**What to do**
Return every line below that contains the word "many". Case counts.

**Extracted data**
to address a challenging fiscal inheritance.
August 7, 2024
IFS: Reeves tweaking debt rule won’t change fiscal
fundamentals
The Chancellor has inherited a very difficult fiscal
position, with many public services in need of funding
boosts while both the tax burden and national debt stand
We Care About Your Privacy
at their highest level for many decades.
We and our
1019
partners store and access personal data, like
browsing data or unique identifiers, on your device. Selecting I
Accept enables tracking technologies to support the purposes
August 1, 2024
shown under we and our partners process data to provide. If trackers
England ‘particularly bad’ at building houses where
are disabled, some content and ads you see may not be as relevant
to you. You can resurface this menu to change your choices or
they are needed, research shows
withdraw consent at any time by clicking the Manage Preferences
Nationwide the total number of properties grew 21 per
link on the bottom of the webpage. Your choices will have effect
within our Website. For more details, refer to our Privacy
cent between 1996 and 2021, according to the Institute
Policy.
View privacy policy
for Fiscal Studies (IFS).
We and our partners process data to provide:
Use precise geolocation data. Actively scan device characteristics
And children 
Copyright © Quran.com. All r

==

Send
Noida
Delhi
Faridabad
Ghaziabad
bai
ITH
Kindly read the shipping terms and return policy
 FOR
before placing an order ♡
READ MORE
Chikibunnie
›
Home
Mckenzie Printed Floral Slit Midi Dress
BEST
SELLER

**Output below**
position, with many public services in need of funding
at their highest level for many decades.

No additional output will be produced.